What is needed: Copy the entries exactly. Leave out any pictures.

Data for the task:
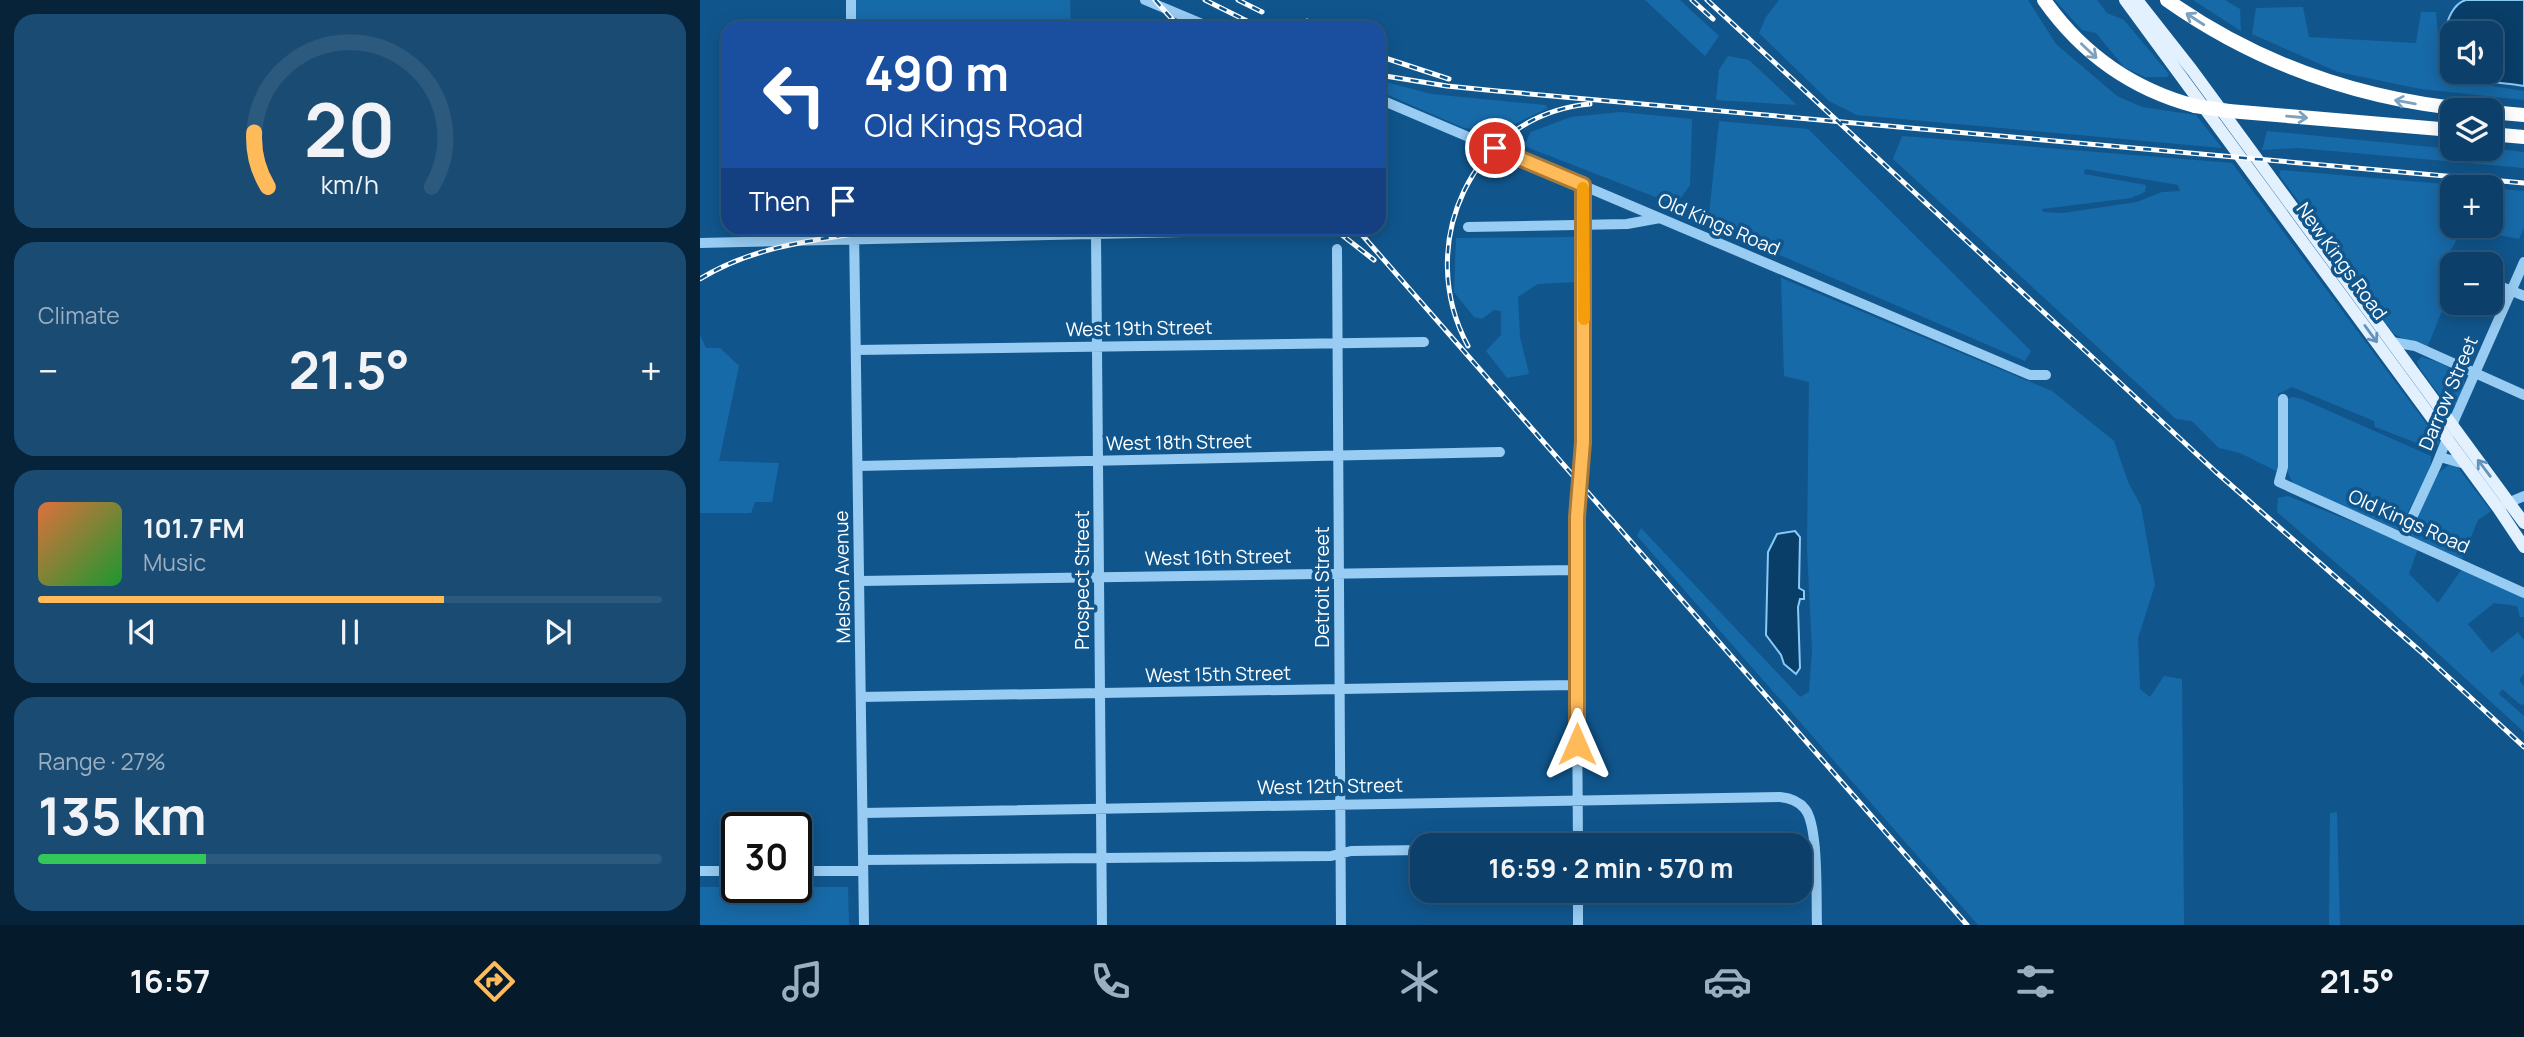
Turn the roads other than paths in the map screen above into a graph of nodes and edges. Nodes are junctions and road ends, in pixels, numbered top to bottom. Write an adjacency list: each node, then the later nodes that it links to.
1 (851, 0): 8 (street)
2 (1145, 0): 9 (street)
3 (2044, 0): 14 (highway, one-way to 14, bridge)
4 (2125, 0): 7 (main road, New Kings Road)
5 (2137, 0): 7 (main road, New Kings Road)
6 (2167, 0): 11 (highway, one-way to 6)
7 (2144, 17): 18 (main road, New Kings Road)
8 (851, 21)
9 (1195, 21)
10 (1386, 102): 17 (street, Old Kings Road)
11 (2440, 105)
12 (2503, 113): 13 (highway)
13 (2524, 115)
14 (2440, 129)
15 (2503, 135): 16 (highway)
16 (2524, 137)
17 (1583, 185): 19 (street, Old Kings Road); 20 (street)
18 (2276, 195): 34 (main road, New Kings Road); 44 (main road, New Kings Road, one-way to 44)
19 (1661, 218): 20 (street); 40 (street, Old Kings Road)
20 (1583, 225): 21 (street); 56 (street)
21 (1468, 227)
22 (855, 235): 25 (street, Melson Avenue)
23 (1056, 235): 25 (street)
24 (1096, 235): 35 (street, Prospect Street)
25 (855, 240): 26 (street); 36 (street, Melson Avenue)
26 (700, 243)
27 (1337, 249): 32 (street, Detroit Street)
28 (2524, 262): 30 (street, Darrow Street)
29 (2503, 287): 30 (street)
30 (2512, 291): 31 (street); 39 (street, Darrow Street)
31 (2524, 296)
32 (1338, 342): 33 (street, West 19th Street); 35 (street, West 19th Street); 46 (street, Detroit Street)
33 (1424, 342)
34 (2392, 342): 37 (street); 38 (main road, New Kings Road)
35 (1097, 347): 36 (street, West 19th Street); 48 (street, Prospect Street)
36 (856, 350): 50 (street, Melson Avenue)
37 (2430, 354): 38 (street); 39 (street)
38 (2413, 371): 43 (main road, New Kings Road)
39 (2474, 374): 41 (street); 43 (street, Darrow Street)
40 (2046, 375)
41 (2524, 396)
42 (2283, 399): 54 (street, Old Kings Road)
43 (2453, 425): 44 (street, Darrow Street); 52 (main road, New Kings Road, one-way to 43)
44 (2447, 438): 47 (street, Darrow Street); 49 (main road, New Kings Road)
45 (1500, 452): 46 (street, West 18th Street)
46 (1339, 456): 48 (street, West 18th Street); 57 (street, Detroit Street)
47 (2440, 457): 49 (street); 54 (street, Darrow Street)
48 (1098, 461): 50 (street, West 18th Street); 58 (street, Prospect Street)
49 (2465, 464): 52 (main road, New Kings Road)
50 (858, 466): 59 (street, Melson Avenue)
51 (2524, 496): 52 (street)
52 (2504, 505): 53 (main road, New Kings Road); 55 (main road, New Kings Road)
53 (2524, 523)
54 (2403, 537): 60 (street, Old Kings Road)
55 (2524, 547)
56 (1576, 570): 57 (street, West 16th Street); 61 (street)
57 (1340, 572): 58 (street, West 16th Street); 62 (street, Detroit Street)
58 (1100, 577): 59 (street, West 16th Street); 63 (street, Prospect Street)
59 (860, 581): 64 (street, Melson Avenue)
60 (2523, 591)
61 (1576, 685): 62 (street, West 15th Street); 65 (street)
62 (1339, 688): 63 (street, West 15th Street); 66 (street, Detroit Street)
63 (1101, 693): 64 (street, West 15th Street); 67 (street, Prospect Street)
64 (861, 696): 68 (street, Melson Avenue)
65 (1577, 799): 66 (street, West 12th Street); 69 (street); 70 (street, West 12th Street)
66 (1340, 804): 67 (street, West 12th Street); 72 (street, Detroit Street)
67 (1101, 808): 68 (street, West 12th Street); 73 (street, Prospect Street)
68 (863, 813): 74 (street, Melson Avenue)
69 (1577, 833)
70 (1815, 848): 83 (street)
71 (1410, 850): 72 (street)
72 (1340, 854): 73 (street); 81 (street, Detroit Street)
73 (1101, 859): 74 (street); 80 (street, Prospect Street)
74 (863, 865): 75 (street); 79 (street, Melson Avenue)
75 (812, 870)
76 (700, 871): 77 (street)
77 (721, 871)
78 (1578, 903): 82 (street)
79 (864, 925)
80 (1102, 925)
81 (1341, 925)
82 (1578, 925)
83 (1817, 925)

Response below:
Turn the roads other than paths in the map screen above into a graph of nodes and edges. Nodes are junctions and road ends, in pixels, numbered top to bottom. Write an adjacency list: each node, then the later nodes that it links to.
1 (851, 0): 8 (street)
2 (1145, 0): 9 (street)
3 (2044, 0): 14 (highway, one-way to 14, bridge)
4 (2125, 0): 7 (main road, New Kings Road)
5 (2137, 0): 7 (main road, New Kings Road)
6 (2167, 0): 11 (highway, one-way to 6)
7 (2144, 17): 18 (main road, New Kings Road)
8 (851, 21)
9 (1195, 21)
10 (1386, 102): 17 (street, Old Kings Road)
11 (2440, 105)
12 (2503, 113): 13 (highway)
13 (2524, 115)
14 (2440, 129)
15 (2503, 135): 16 (highway)
16 (2524, 137)
17 (1583, 185): 19 (street, Old Kings Road); 20 (street)
18 (2276, 195): 34 (main road, New Kings Road); 44 (main road, New Kings Road, one-way to 44)
19 (1661, 218): 20 (street); 40 (street, Old Kings Road)
20 (1583, 225): 21 (street); 56 (street)
21 (1468, 227)
22 (855, 235): 25 (street, Melson Avenue)
23 (1056, 235): 25 (street)
24 (1096, 235): 35 (street, Prospect Street)
25 (855, 240): 26 (street); 36 (street, Melson Avenue)
26 (700, 243)
27 (1337, 249): 32 (street, Detroit Street)
28 (2524, 262): 30 (street, Darrow Street)
29 (2503, 287): 30 (street)
30 (2512, 291): 31 (street); 39 (street, Darrow Street)
31 (2524, 296)
32 (1338, 342): 33 (street, West 19th Street); 35 (street, West 19th Street); 46 (street, Detroit Street)
33 (1424, 342)
34 (2392, 342): 37 (street); 38 (main road, New Kings Road)
35 (1097, 347): 36 (street, West 19th Street); 48 (street, Prospect Street)
36 (856, 350): 50 (street, Melson Avenue)
37 (2430, 354): 38 (street); 39 (street)
38 (2413, 371): 43 (main road, New Kings Road)
39 (2474, 374): 41 (street); 43 (street, Darrow Street)
40 (2046, 375)
41 (2524, 396)
42 (2283, 399): 54 (street, Old Kings Road)
43 (2453, 425): 44 (street, Darrow Street); 52 (main road, New Kings Road, one-way to 43)
44 (2447, 438): 47 (street, Darrow Street); 49 (main road, New Kings Road)
45 (1500, 452): 46 (street, West 18th Street)
46 (1339, 456): 48 (street, West 18th Street); 57 (street, Detroit Street)
47 (2440, 457): 49 (street); 54 (street, Darrow Street)
48 (1098, 461): 50 (street, West 18th Street); 58 (street, Prospect Street)
49 (2465, 464): 52 (main road, New Kings Road)
50 (858, 466): 59 (street, Melson Avenue)
51 (2524, 496): 52 (street)
52 (2504, 505): 53 (main road, New Kings Road); 55 (main road, New Kings Road)
53 (2524, 523)
54 (2403, 537): 60 (street, Old Kings Road)
55 (2524, 547)
56 (1576, 570): 57 (street, West 16th Street); 61 (street)
57 (1340, 572): 58 (street, West 16th Street); 62 (street, Detroit Street)
58 (1100, 577): 59 (street, West 16th Street); 63 (street, Prospect Street)
59 (860, 581): 64 (street, Melson Avenue)
60 (2523, 591)
61 (1576, 685): 62 (street, West 15th Street); 65 (street)
62 (1339, 688): 63 (street, West 15th Street); 66 (street, Detroit Street)
63 (1101, 693): 64 (street, West 15th Street); 67 (street, Prospect Street)
64 (861, 696): 68 (street, Melson Avenue)
65 (1577, 799): 66 (street, West 12th Street); 69 (street); 70 (street, West 12th Street)
66 (1340, 804): 67 (street, West 12th Street); 72 (street, Detroit Street)
67 (1101, 808): 68 (street, West 12th Street); 73 (street, Prospect Street)
68 (863, 813): 74 (street, Melson Avenue)
69 (1577, 833)
70 (1815, 848): 83 (street)
71 (1410, 850): 72 (street)
72 (1340, 854): 73 (street); 81 (street, Detroit Street)
73 (1101, 859): 74 (street); 80 (street, Prospect Street)
74 (863, 865): 75 (street); 79 (street, Melson Avenue)
75 (812, 870)
76 (700, 871): 77 (street)
77 (721, 871)
78 (1578, 903): 82 (street)
79 (864, 925)
80 (1102, 925)
81 (1341, 925)
82 (1578, 925)
83 (1817, 925)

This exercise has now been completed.